Passar pelo o que a personagem passou nesse livro, ser totalmente quebrada, da pior maneira possível, só me faz querer muito ver a sua evolução na continuação e finalmente descobrir se a autora fará com que ela solte os seus grilhões ou se torne a mão que um Imperador tão cruel precisa para manter o seu domínio.

Protagonizando a outra linha dessa narrativa, temos Elias e Laia, personagens que eu amei intensamente no primeiro livro, mas me fizeram sofrer como nunca em sua jornada para libertar o irmão de Laia da prisão.

Libertar Darin não era uma missão apenas para resgatar o último membro vivo da família da protagonista. Ele possuía um conhecimento que poderia ajudar os eruditos e mudar completamente o rumo dessa guerra contra os marciais.

Em um momento em que a comandante parecia querer exterminar todos os eruditos da face da Terra, a esperança que o irmão de Laia poderia trazer era sem precedentes. Aliás, temos aqui uma personagem que consegue nos fazer chegar em todos os níveis possíveis de ódio. Esse é um livro com vários vilões, ouso dizer com mais vilões do que heróis, porém, não é possível odiar alguém mais do que a comandante, por mais que outro personagem (ainda com muito para compreendermos dele) chegue bem perto.

No primeiro livro temos uma primeira visão do mundo sobrenatural criado pela autora, algo que inunda as páginas dessa sequência de modo mágico, profundo e assustador. Poderes desconhecidos começam a surgir, personagens misteriosos têm alguns de seus segredos revelados e alguém muito importante na história renasce como algo que espero que possamos compreender melhor nos próximos livros da série.

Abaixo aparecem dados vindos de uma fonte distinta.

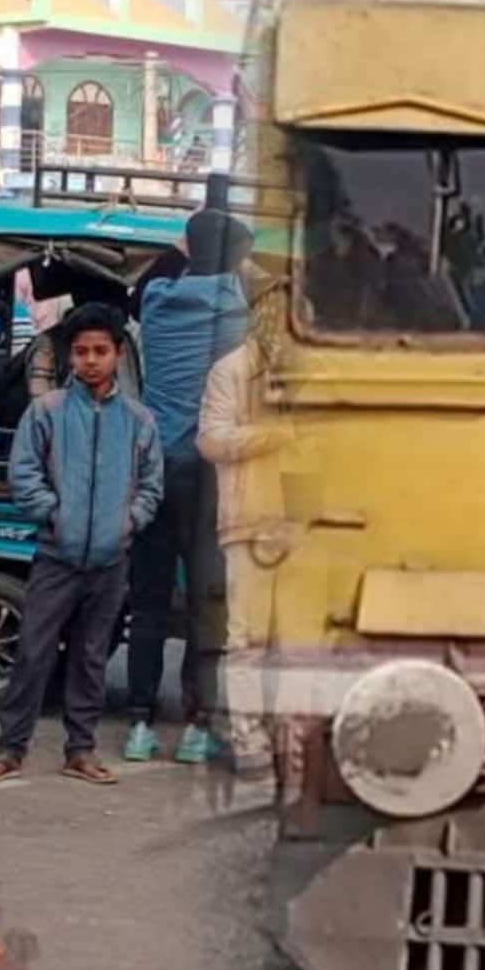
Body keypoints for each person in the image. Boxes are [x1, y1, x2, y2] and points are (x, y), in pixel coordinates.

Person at [0, 303, 161, 786]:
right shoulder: (48, 411)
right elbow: (24, 474)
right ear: (69, 357)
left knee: (91, 657)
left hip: (110, 560)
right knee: (33, 653)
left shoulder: (139, 420)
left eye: (100, 351)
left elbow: (150, 487)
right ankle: (10, 749)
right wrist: (53, 515)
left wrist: (128, 522)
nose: (91, 360)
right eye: (81, 352)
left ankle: (81, 750)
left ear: (119, 353)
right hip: (56, 556)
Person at [123, 211, 251, 765]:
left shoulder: (154, 303)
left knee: (147, 604)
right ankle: (198, 726)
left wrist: (188, 245)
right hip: (206, 474)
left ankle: (138, 726)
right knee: (206, 604)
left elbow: (157, 273)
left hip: (153, 467)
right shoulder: (233, 305)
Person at [197, 281, 293, 779]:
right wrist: (272, 436)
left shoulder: (310, 372)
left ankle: (288, 736)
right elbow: (210, 441)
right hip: (251, 522)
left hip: (305, 527)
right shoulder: (231, 371)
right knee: (248, 640)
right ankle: (247, 737)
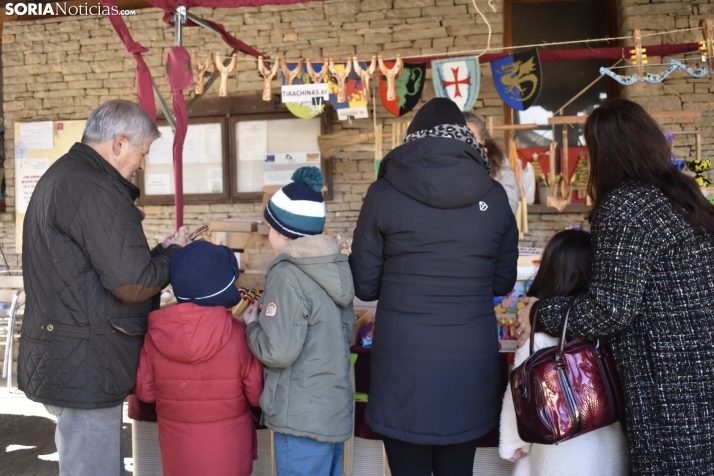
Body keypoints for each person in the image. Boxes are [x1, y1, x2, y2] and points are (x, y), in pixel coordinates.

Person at [516, 98, 714, 474]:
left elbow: (611, 308)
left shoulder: (624, 206)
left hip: (664, 376)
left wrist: (542, 311)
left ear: (602, 152)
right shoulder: (684, 195)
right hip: (700, 366)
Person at [349, 98, 518, 476]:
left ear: (413, 140)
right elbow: (503, 281)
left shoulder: (383, 193)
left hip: (404, 361)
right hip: (468, 358)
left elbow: (365, 283)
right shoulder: (493, 197)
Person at [18, 99, 187, 476]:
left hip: (69, 349)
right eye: (142, 153)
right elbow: (131, 281)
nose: (142, 164)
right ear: (120, 143)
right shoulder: (96, 189)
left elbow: (104, 265)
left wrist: (162, 251)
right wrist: (174, 257)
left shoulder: (66, 175)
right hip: (87, 360)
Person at [243, 167, 354, 476]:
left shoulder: (287, 272)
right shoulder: (335, 266)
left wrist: (252, 327)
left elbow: (279, 351)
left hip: (301, 415)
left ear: (282, 231)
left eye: (270, 226)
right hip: (331, 410)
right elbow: (344, 332)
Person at [500, 228, 628, 476]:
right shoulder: (611, 327)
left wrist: (514, 445)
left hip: (557, 453)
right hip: (610, 446)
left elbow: (520, 393)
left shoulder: (537, 330)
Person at [134, 241, 263, 476]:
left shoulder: (155, 335)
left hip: (178, 453)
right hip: (230, 451)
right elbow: (256, 395)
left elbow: (145, 392)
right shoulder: (239, 335)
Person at [464, 111, 520, 215]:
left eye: (472, 138)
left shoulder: (498, 161)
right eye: (461, 138)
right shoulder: (447, 161)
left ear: (483, 140)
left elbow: (509, 204)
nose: (468, 144)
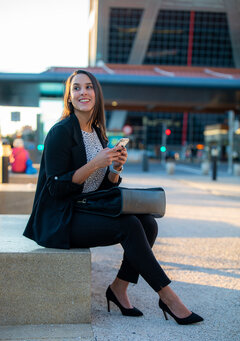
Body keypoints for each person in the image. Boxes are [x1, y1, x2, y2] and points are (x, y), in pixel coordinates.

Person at [23, 70, 203, 325]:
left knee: (148, 223)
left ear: (96, 94)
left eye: (88, 87)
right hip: (60, 218)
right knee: (128, 226)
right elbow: (55, 188)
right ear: (69, 97)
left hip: (86, 207)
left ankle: (119, 288)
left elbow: (102, 189)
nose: (83, 92)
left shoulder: (97, 132)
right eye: (76, 88)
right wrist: (95, 163)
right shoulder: (61, 132)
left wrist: (115, 168)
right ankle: (168, 297)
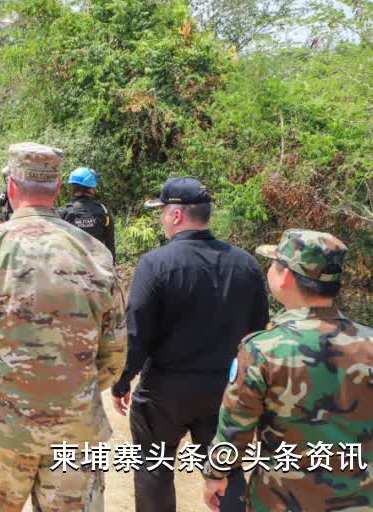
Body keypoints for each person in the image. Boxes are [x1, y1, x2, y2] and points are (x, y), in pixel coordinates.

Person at [0, 143, 125, 512]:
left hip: (0, 431)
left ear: (11, 187)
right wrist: (68, 391)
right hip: (76, 431)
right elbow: (114, 353)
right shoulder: (95, 253)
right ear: (58, 189)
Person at [112, 176, 267, 512]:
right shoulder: (245, 264)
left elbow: (137, 332)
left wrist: (122, 380)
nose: (161, 218)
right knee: (226, 467)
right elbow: (258, 333)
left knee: (153, 466)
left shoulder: (156, 264)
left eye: (162, 211)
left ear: (177, 215)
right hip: (224, 390)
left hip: (164, 392)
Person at [201, 229, 373, 512]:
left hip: (280, 502)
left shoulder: (264, 348)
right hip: (358, 501)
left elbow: (236, 427)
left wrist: (216, 474)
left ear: (285, 275)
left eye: (274, 263)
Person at [58, 166, 116, 263]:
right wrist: (112, 264)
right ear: (92, 186)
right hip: (98, 266)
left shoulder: (62, 212)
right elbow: (110, 242)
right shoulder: (103, 211)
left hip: (73, 267)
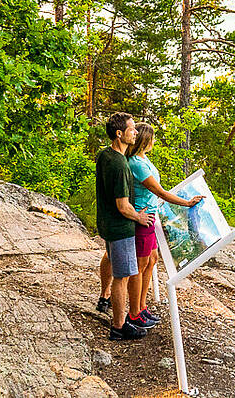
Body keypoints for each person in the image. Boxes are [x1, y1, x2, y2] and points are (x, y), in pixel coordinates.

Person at [123, 122, 205, 328]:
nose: (154, 141)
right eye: (152, 137)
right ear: (145, 140)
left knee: (152, 260)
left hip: (150, 216)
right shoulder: (137, 164)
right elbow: (160, 192)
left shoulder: (144, 158)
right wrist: (186, 203)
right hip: (142, 218)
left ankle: (142, 307)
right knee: (139, 267)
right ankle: (134, 313)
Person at [94, 112, 154, 341]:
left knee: (116, 268)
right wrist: (138, 218)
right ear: (120, 134)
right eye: (132, 129)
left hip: (108, 224)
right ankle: (119, 326)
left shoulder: (105, 155)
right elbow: (122, 205)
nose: (136, 132)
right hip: (120, 228)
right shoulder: (119, 165)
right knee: (122, 277)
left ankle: (115, 314)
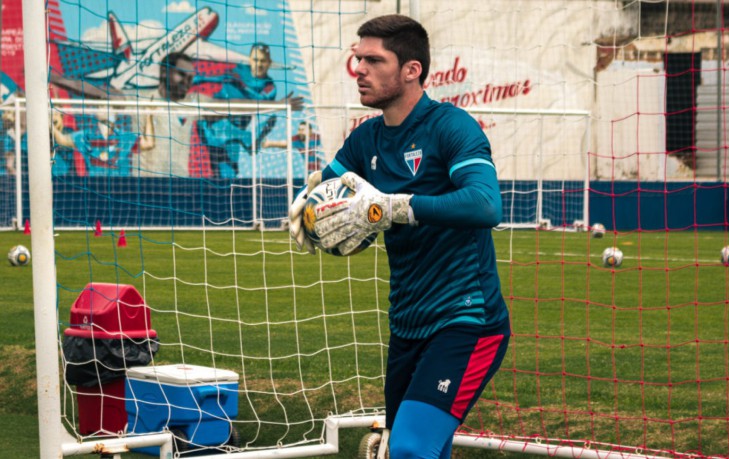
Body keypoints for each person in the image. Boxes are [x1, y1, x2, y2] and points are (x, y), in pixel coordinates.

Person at [288, 14, 509, 458]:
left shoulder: (451, 126)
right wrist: (309, 207)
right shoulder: (364, 140)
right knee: (422, 449)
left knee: (408, 448)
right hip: (407, 324)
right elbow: (325, 192)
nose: (360, 70)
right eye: (358, 59)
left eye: (374, 60)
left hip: (467, 320)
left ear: (412, 70)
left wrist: (394, 206)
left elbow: (486, 205)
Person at [195, 43, 304, 178]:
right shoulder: (239, 70)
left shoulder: (269, 87)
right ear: (250, 59)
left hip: (232, 131)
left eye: (263, 61)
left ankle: (247, 138)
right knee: (210, 116)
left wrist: (279, 105)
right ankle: (248, 138)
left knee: (227, 173)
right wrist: (198, 78)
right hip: (213, 122)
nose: (259, 64)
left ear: (269, 63)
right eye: (256, 60)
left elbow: (254, 104)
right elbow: (219, 77)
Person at [136, 52, 197, 178]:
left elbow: (232, 105)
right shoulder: (142, 100)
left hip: (180, 184)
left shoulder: (193, 103)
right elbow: (108, 94)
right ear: (164, 71)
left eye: (190, 78)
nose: (186, 82)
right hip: (147, 181)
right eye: (181, 74)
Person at [51, 109, 140, 177]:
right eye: (100, 107)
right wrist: (50, 125)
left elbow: (149, 143)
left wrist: (150, 115)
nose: (104, 111)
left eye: (107, 107)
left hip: (120, 183)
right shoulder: (85, 136)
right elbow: (62, 140)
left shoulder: (126, 137)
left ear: (115, 115)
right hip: (94, 183)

"Uma tocha na escuridão" não é só mais um livro de fantasia, é uma narrativa épica. Temos elementos fantásticos, mas temos muito da natureza humana, seja saudade, coragem, vingança, remorso, ganância, traição, tristeza e, é claro, amor. Com um final, se não tão tenso quanto o do livro anterior, tão grandioso quanto, para nos fazer desejar, como Laia desejou encontrar o seu irmão, saber o que vai acontecer com personagens tão incríveis.

Acredito que nem os adivinhos saibam a resposta para isso.